Accurate fundamental parameters of CoRoT asteroseismic targets: the solar-like stars HD 49933, HD 175726, HD 181420 and HD 181906

TL;DR

This study accurately determines fundamental stellar parameters of four solar-like stars observed by CoRoT, combining asteroseismic data with high-resolution spectroscopy to improve stellar models and understand stellar evolution.

Contribution

It introduces a comprehensive method combining asteroseismic analysis and spectral data to precisely estimate stellar parameters of CoRoT targets.

Findings

Mass, radius, and luminosity determined within 5-10%, 2-4%, and 5-13% respectively.

Effective temperature uncertainties below 60 K for high-quality spectra.

Evidence suggests one star may be a background object rather than a binary.

Abstract

The CoRoT satellite has provided high-quality light curves of several solar-like stars. Analysis of the light curves provides oscillation frequencies that make it possible to probe the interior of the stars. However, additional constraints on the fundamental parameters of the stars are important for the theoretical modelling to be successful. We will estimate the fundamental parameters (mass, radius and luminosity) of the first four solar-like targets to be observed in the asteroseismic field. In addition, we will determine their effective temperature, metallicity and detailed abundance pattern. To constrain the stellar mass, radius and age we use the SHOTGUN software which compares the location of the stars in the Hertzsprung-Russell diagram with theoretical evolution models. This method takes into account the uncertainties of the observed parameters including the large separation determined from the solar-like oscillations.

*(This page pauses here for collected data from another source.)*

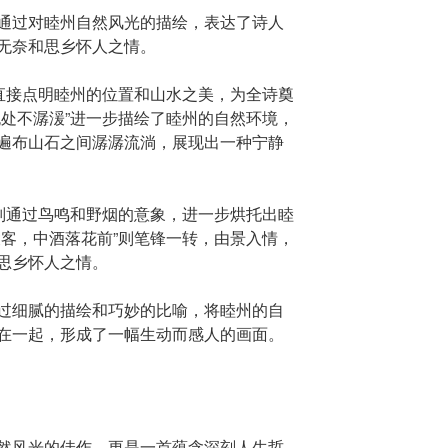
通过对睦州自然风光的描绘，表达了诗人
无奈和思乡怀人之情。
”直接点明睦州的位置和山水之美，为全诗奠
无处不潺湲”进一步描绘了睦州的自然环境，
遍布山石之间潺潺流淌，展现出一种宁静
”则通过鸟鸣和野烟的意象，进一步烘托出睦
陵客，中酒落花前”则笔锋一转，由景入情，
思乡怀人之情。
过细腻的描绘和巧妙的比喻，将睦州的自
在一起，形成了一幅生动而感人的画面。
然风光的佳作，更是一首蕴含深刻人生哲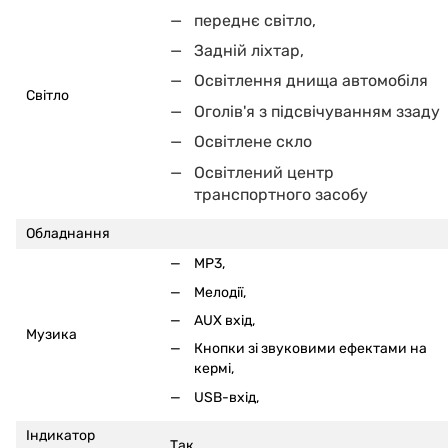
переднє світло,
Задній ліхтар,
Освітлення днища автомобіля
Світло
Оголів'я з підсвічуванням ззаду
Освітлене скло
Освітлений центр
транспортного засобу
Обладнання
MP3,
Мелодії,
AUX вхід,
Музика
Кнопки зі звуковими ефектами на
кермі
,
USB-вхід,
Індикатор
Так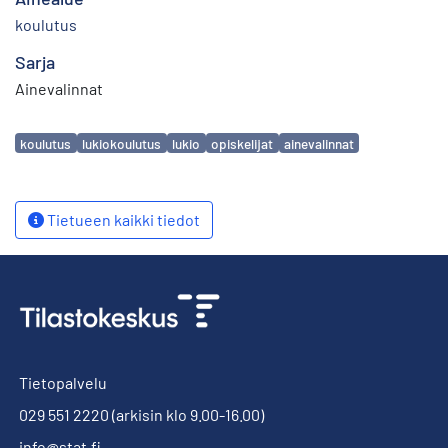
koulutus
Sarja
Ainevalinnat
Avainsanat
koulutus
lukiokoulutus
lukio
opiskelijat
ainevalinnat
Tietueen kaikki tiedot
Tietopalvelu
029 551 2220
(arkisin klo 9.00-16.00)
info@stat.fi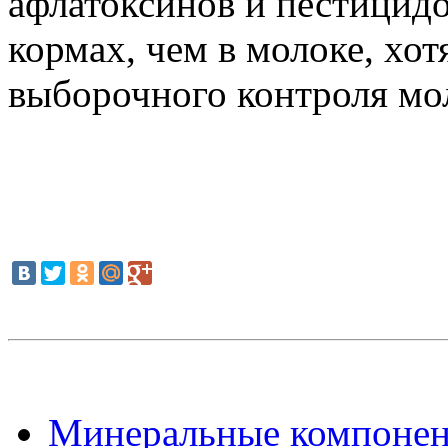
афлатоксинов и пестицидо
кормах, чем в молоке, хот
выборочного контроля мол
Минеральные компонент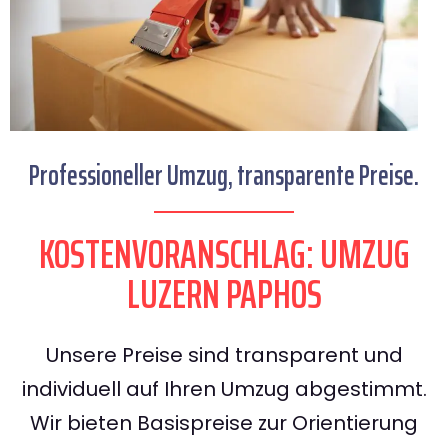
Professioneller Umzug, transparente Preise.
KOSTENVORANSCHLAG: UMZUG
LUZERN PAPHOS
Unsere Preise sind transparent und
individuell auf Ihren Umzug abgestimmt.
Wir bieten Basispreise zur Orientierung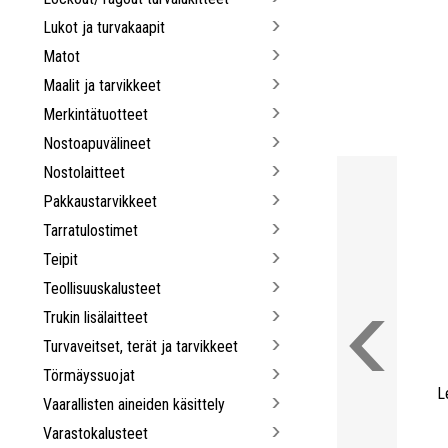
Lukot ja turvakaapit
Matot
Maalit ja tarvikkeet
Merkintätuotteet
Nostoapuvälineet
Nostolaitteet
Pakkaustarvikkeet
Tarratulostimet
Teipit
Teollisuuskalusteet
Trukin lisälaitteet
Turvaveitset, terät ja tarvikkeet
Törmäyssuojat
L
Vaarallisten aineiden käsittely
Varastokalusteet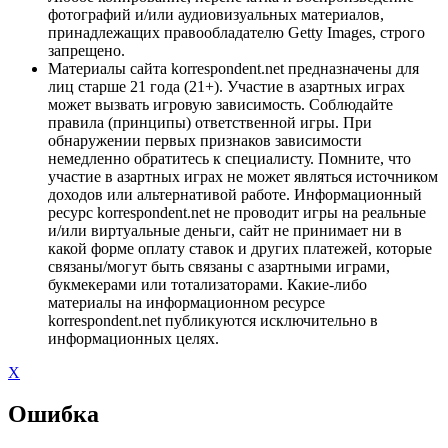
фотографий и/или аудиовизуальных материалов,
принадлежащих правообладателю Getty Images, строго
запрещено.
Материалы сайта korrespondent.net предназначены для
лиц старше 21 года (21+). Участие в азартных играх
может вызвать игровую зависимость. Соблюдайте
правила (принципы) ответственной игры. При
обнаружении первых признаков зависимости
немедленно обратитесь к специалисту. Помните, что
участие в азартных играх не может являться источником
доходов или альтернативой работе. Информационный
ресурс korrespondent.net не проводит игры на реальные
и/или виртуальные деньги, сайт не принимает ни в
какой форме оплату ставок и других платежей, которые
связаны/могут быть связаны с азартными играми,
букмекерами или тотализаторами. Какие-либо
материалы на информационном ресурсе
korrespondent.net публикуются исключительно в
информационных целях.
X
Ошибка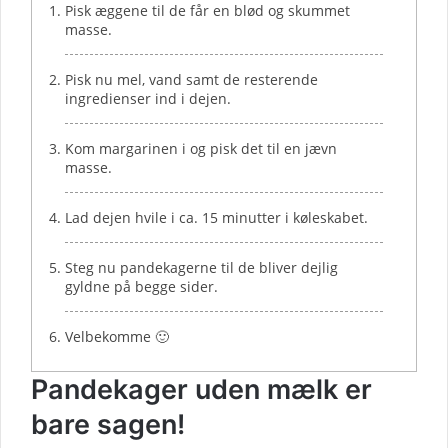
Pisk æggene til de får en blød og skummet
masse.
Pisk nu mel, vand samt de resterende
ingredienser ind i dejen.
Kom margarinen i og pisk det til en jævn
masse.
Lad dejen hvile i ca. 15 minutter i køleskabet.
Steg nu pandekagerne til de bliver dejlig
gyldne på begge sider.
Velbekomme 🙂
Pandekager uden mælk er
bare sagen!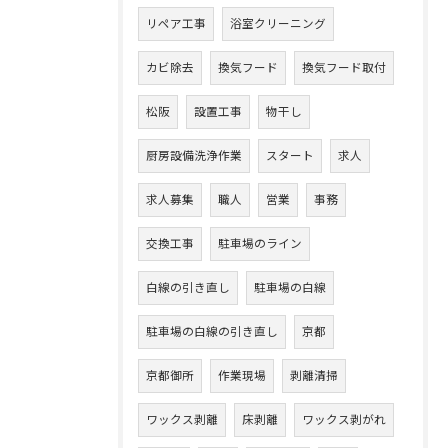
リペア工事
浴室クリーニング
カビ除去
換気フード
換気フード取付
松阪
設置工事
物干し
厨房設備洗浄作業
スタート
求人
求人募集
職人
営業
事務
交換工事
駐車場のライン
白線の引き直し
駐車場の白線
駐車場の白線の引き直し
京都
京都御所
作業現場
剥離清掃
ワックス剥離
床剥離
ワックス剥がれ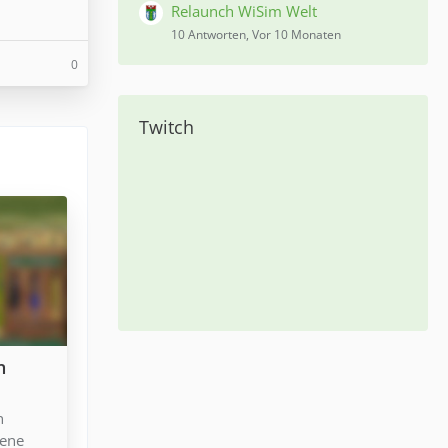
Relaunch WiSim Welt
10 Antworten, Vor 10 Monaten
0
Twitch
n
n
iene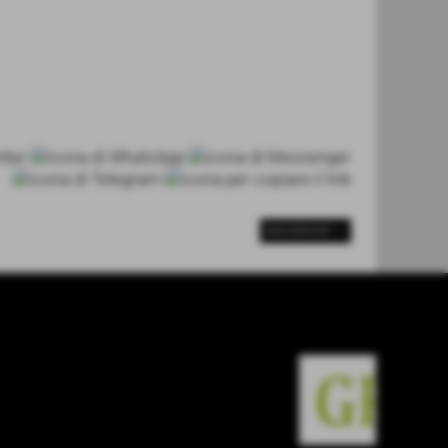
SUCCESSIVO >>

We determine the effective temperatures and abundance patterns in the stars from the analysis of high-resolution spectra. We have determined the mass, radius and luminosity of the four CoRoT targets to within 5-10 percent, 2-4 percent and 5-13 percent, respectively. The quality of the stellar spectra determines how well we can constrain the effective temperature. For the two best spectra we get 1-sigma uncertainties below 60 K and for the other two 100-150 K. The uncertainty on the surface gravity is less than 0.08 dex for three stars while for HD 181906 it is 0.15 dex. The reason for the larger uncertainty is that the spectrum has two components with a luminosity ratio of Lp/Ls = 0.50+-0.15. While Hipparcos astrometric data strongly suggest it is a binary star we find evidence that the fainter star may be a background star, since it is less luminous but hotter.